A structural remedy toward bright dipolar fluorophores in aqueous media

Abstract

The donor–acceptor (D–A) type dipolar fluorophores, an important class of luminescent dyes with two-photon absorption behaviour, generally emit strongly in organic solvents but poorly in aqueous media. To understand and enhance the poor emission behaviour of dipolar dyes in aqueous media, we undertake a rational approach that includes a systematic structure variation of the donor, amino substituent of acedan, an important two-photon dye. We identify several factors that influence the emission behaviour of the dipolar dyes in aqueous media through computational and photophysical studies on new acedan derivatives. As a result, we can make acedan dyes emit bright fluorescence under one- and two-photon excitation in aqueous media by suppressing the liable factors for poor emission: 1,3-allylic strain, rotational freedom, and hydrogen bonding with water. We also validate that these findings can be generally extended to other dipolar fluorophores, as demonstrated for naphthalimide, coumarin and (4-nitro-2,1,3-benzoxadiazol-7-yl)amine (NBD) dyes. The new acedan and naphthalimide dyes thus allow us to obtain much brighter two-photon fluorescent images in cells and tissues than in their conventional forms.
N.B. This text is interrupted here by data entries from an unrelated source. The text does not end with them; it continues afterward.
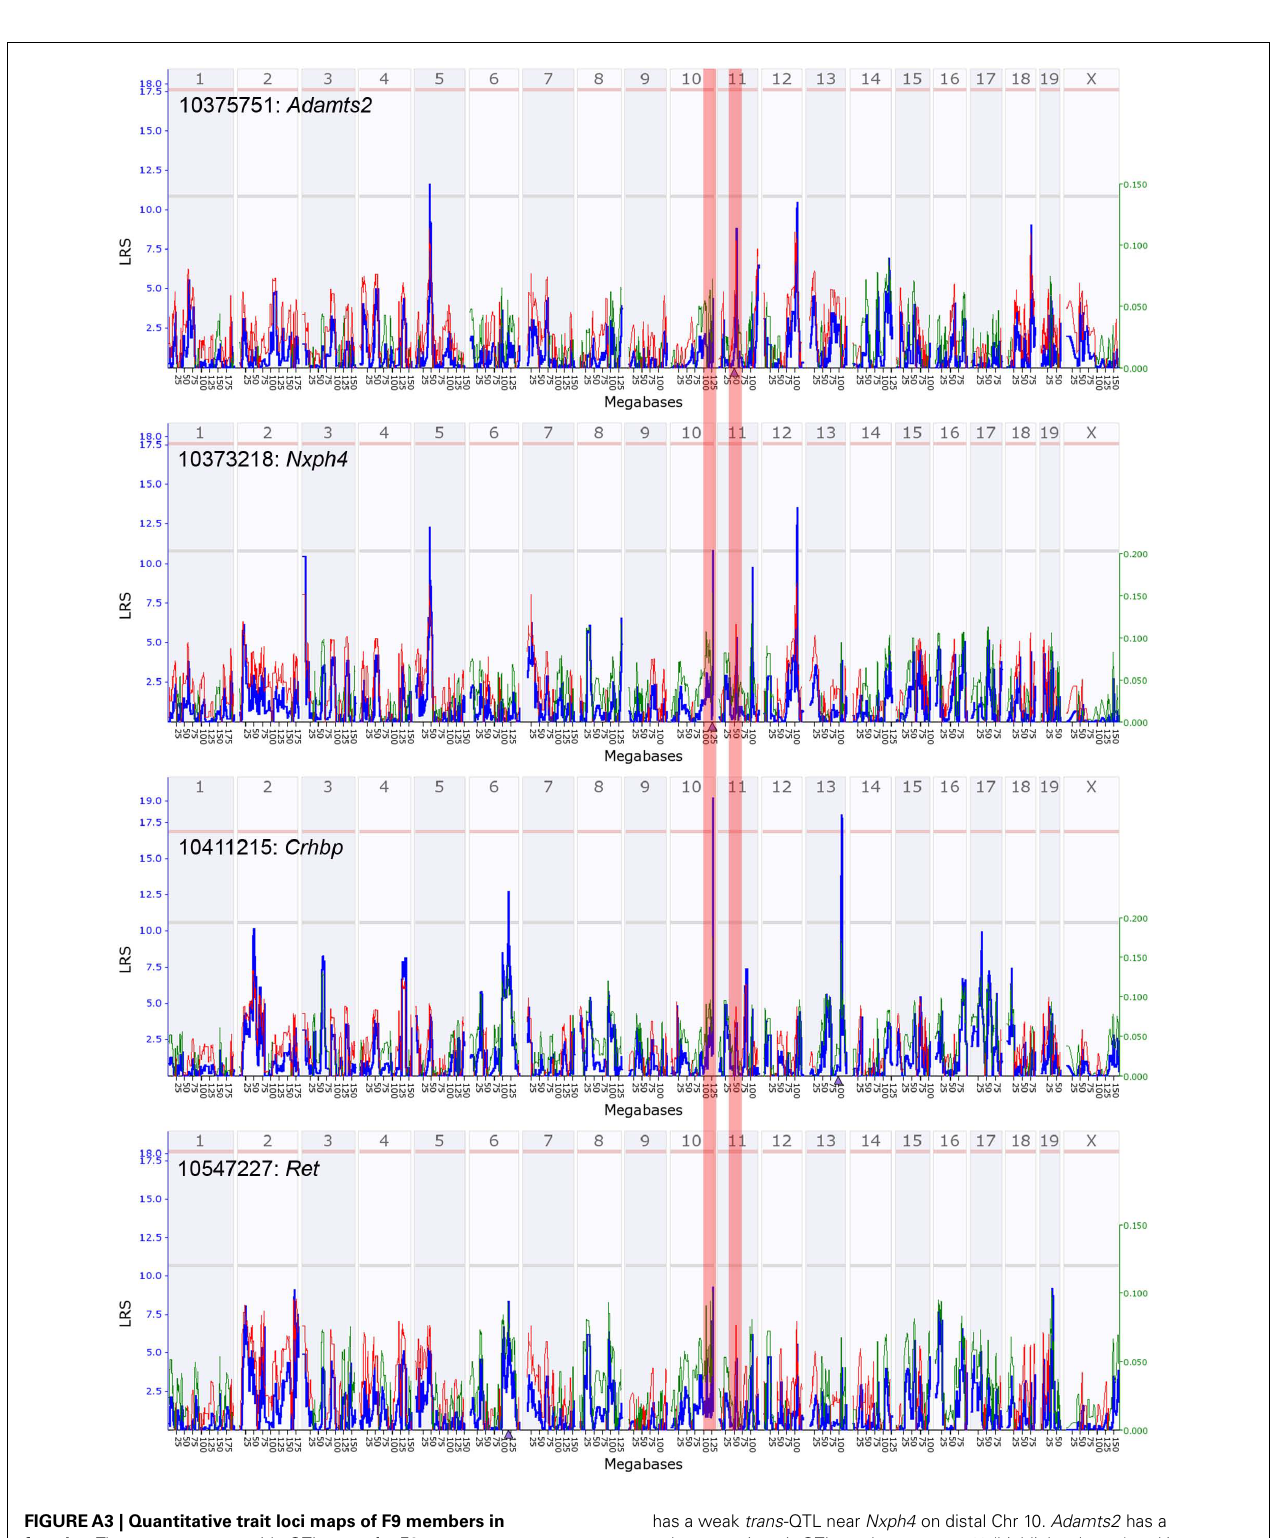
FIGUREA3 | Quantitative trait loci maps of F9 members in females. These are genome-wide QTL maps for F9 members – Adamts2 , Nxph4 , Crhbp , and Ret .The Nxph4 transcript has a suggestive cis- QTL on distal chromosome 10 (highlighted zone). Crhbp has a significant trans -QTL on distal chromosome 10. Ret also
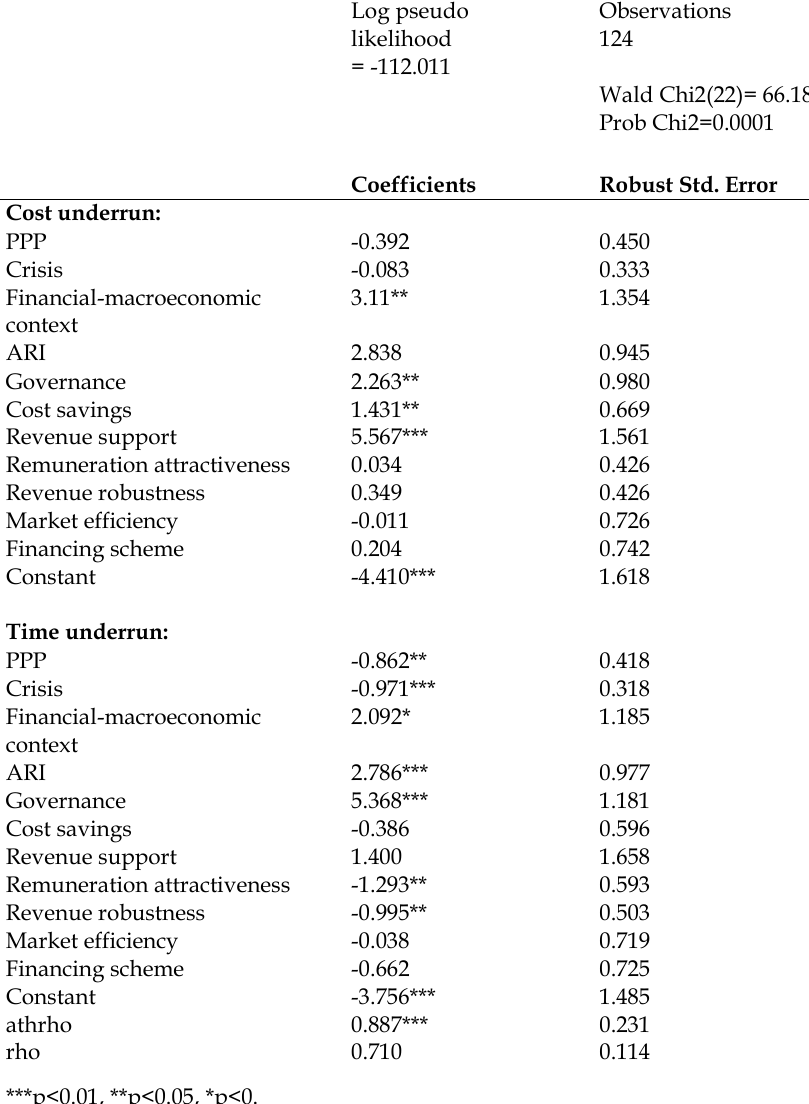
Table 1. Cost and time underrun estimation (bivariate model).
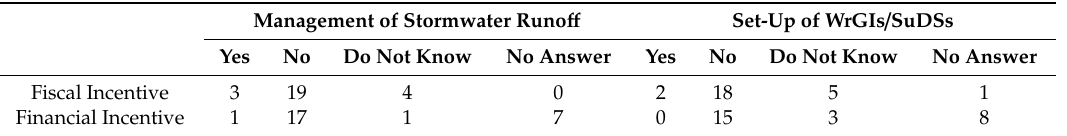
Table 3. Fiscal and financial incentives for supporting the management of stormwater runo ff and the set-up of WrGIs / SuDSs).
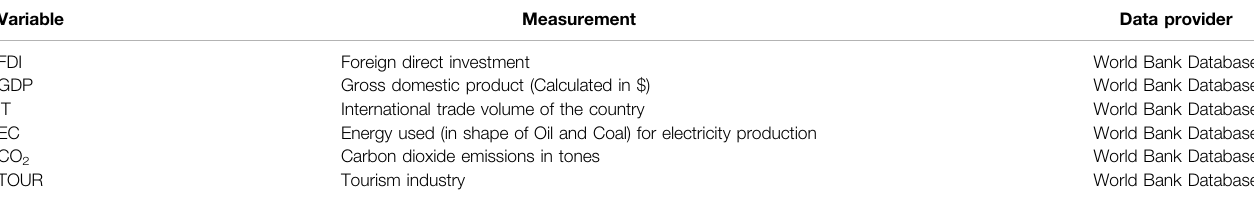
TABLE 1 | Provides the brief information of variables and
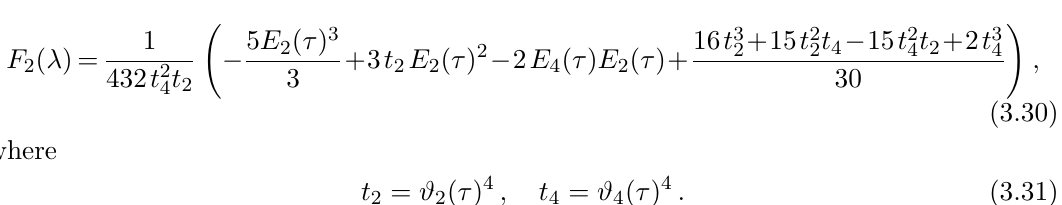
Figure 1 . The genus-1 free energies (3.27) (blue circles) and (3.33) (yellow triangles) for different values of the ’t Hooft coupling: 1 (right). < λ ≤ 30 (left) and 1 < λ ≤ 1 24 24 3 The non-perturbative genus-2 free energy can also be given explicitly in terms of Eisenstein series and Jacobi theta functions upon solving the holomorphic anomaly equation (see again [4] for a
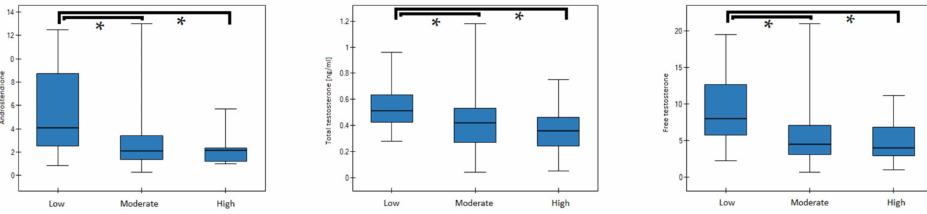
Figure 3. Median (25–75%) of sex hormone concentrations in groups with low, moderate or high PA (work/school). Significant differences are marked by an asterisk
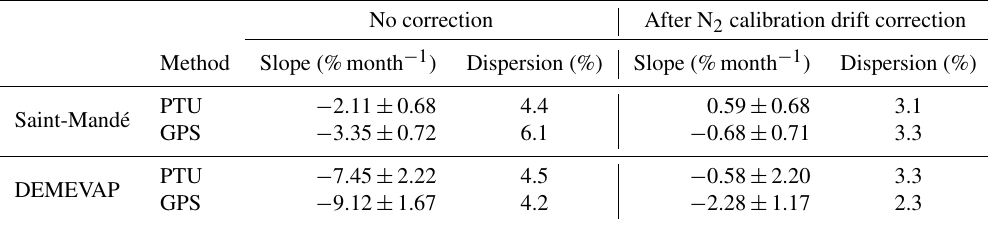
Table 3. Comparison of the stability of the PTU and GPS H 2 O calibration methods during the Saint-Mandé and DEMEVAP campaigns, before (left) and after (right) correction of a linear drift fitted from N 2 calibration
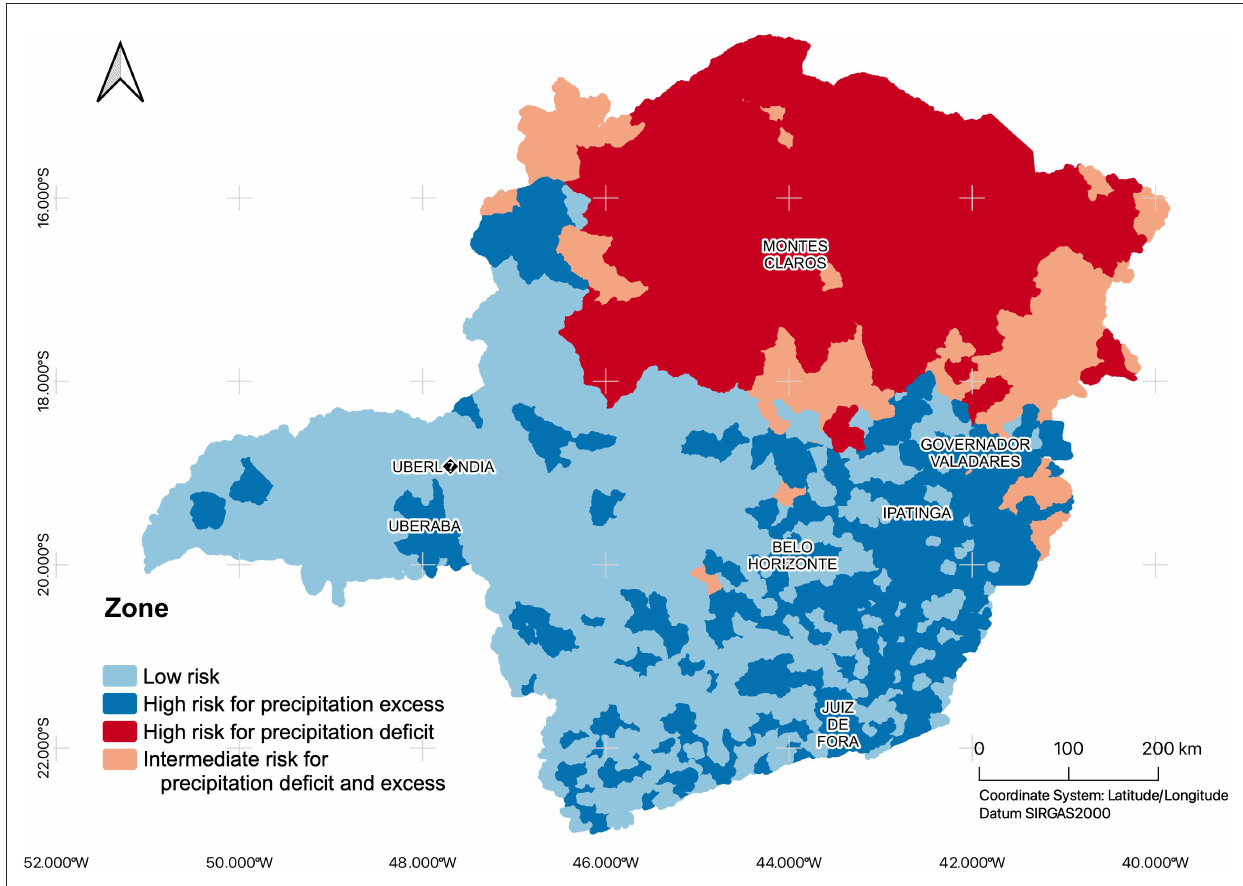
FIGURE3 Precipitation-related disaster zones in Minas Gerais, Brazil. Source: Anderson et al. (2013), Instituto Brasileiro de Geografia e Estatística – IBGE (2020), and The Climdex Project—Xavier et al. (2015).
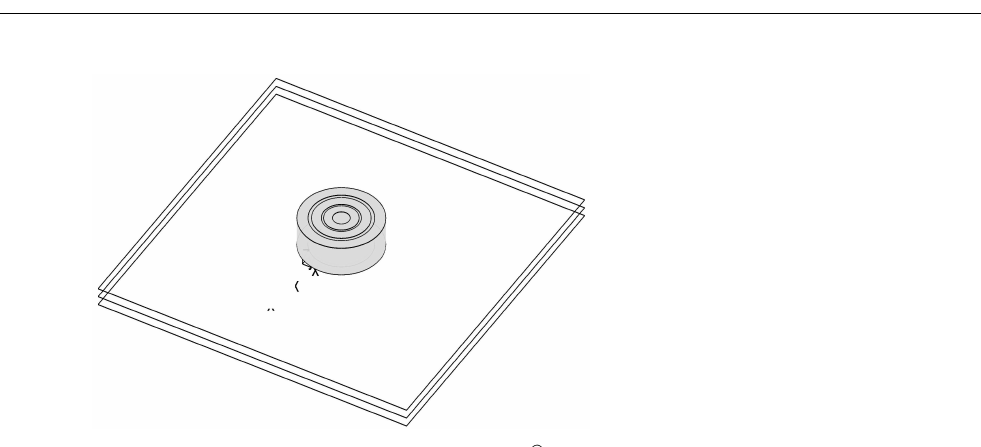
Figure 4. CFRP plate simulated by COMSOL ® Multiphysics (the three parallelepipeds superimposed represent three different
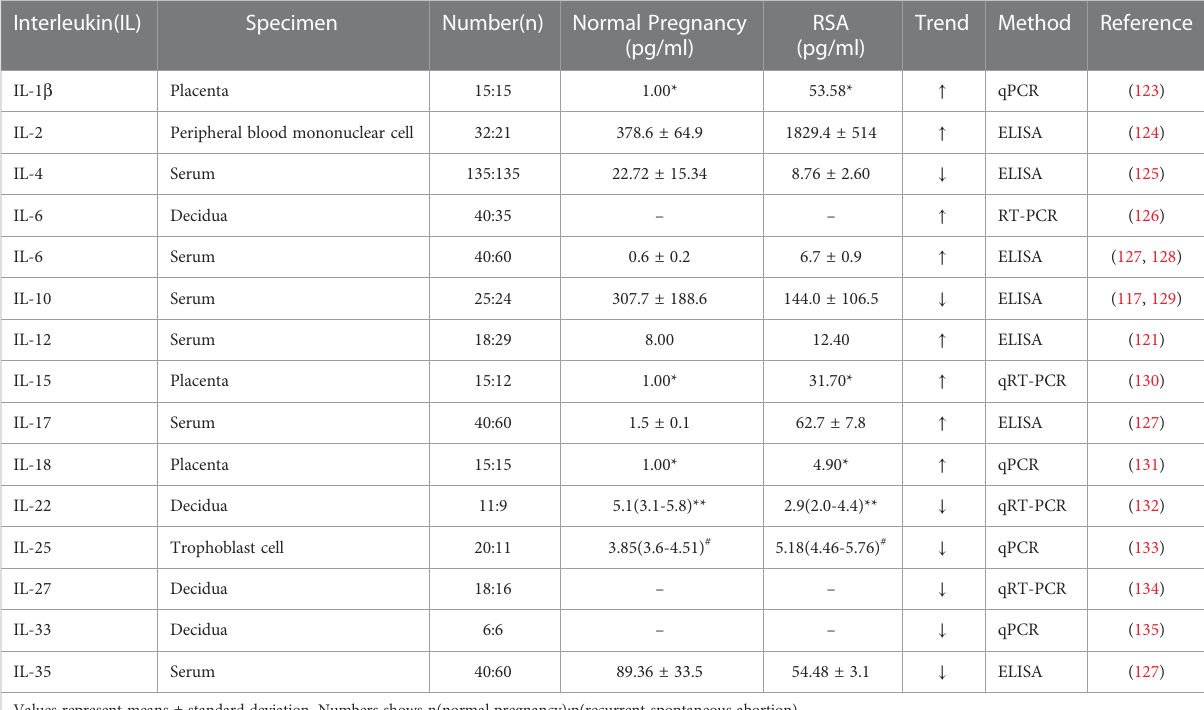
TABLE 1 Interleukin levels in normal human pregnancy and recurrent spontaneous abortion.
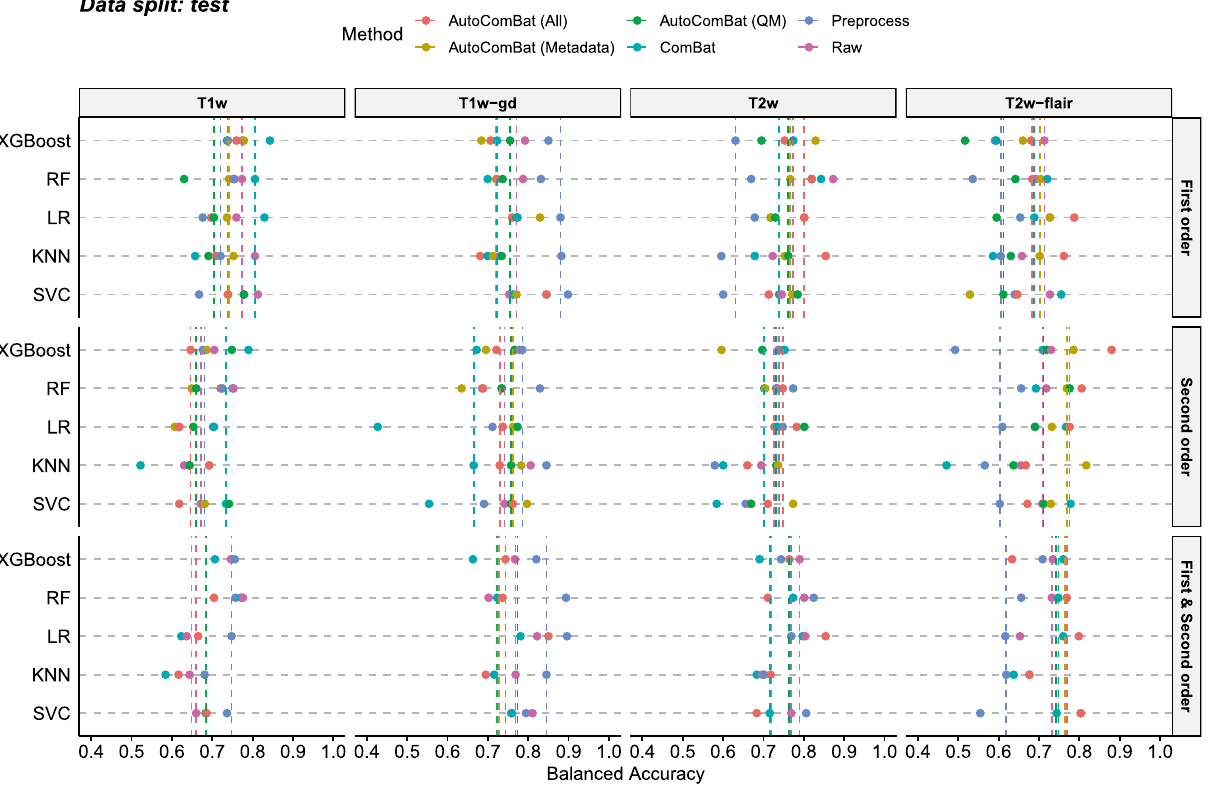
Figure 7. Balanced accuracy for the tumor grading task for the 5 machine learning models (RF, SVC, XGBoost, KNN, LR) and the different MRI images (T1w, T1w-gd, T2w, T2w-flair) on the test set for the first, second and first & second-order feature types depending on the harmonization method. Each color corresponds to a harmonization method. Each dot indicates the performance of one ML algorithm, and the vertical dashed line is the median value of the performance of the 5 ML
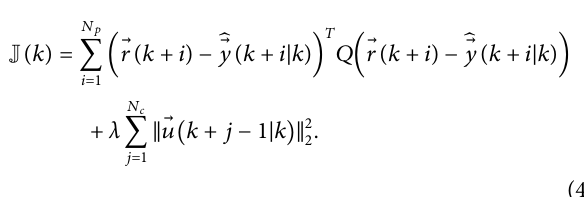
Frontiers in Physiology |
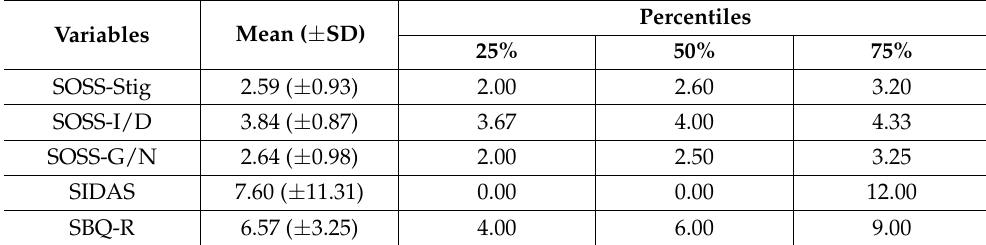
Table 2. Descriptive Statistics for the Scores on SOSS, SIDAS, and SBQ-R.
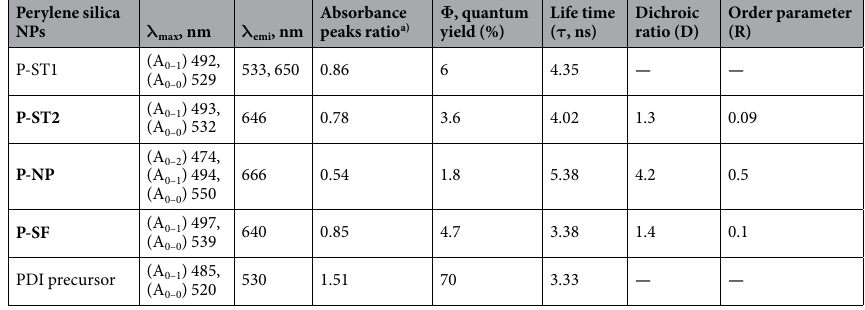
Table 1. Summary of photophysical properties of perylene silica nanoparticles. a) Peak-to-peak ratio of the absorbance at (0,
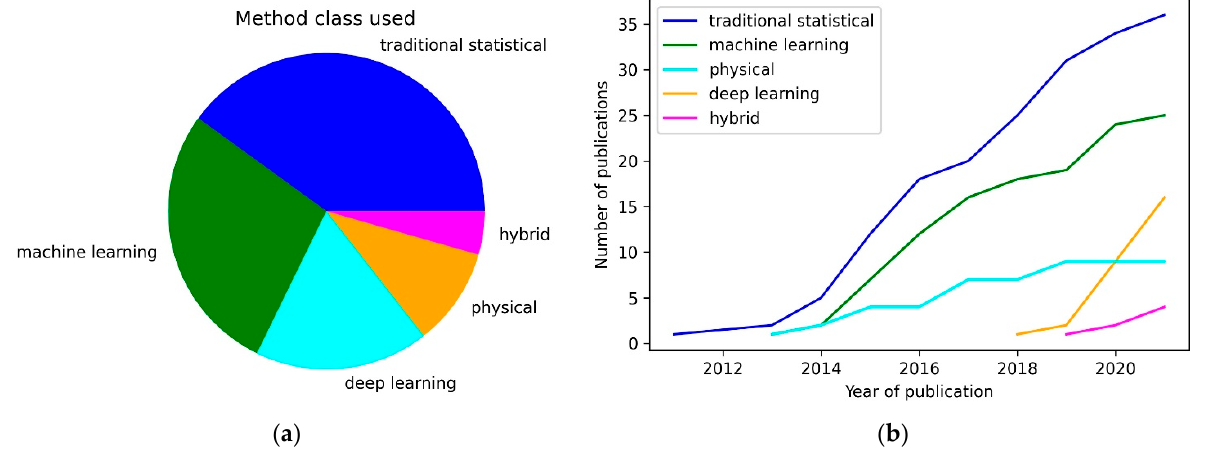
Figure 2. ( a ) Frequency of use of the forecasting methods applied in the reviewed studies; ( b ) corresponding cumulative number of publications through time.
As an application of these findings, a thiol probe is synthesized based on a new naphthalimide dye, which shows greatly enhanced fluorescence from the widely used N,N-dimethyl analogue. The results disclosed here provide essential guidelines for the development of efficient dipolar dyes and fluorescence probes for studying biological systems, particularly by two-photon microscopy.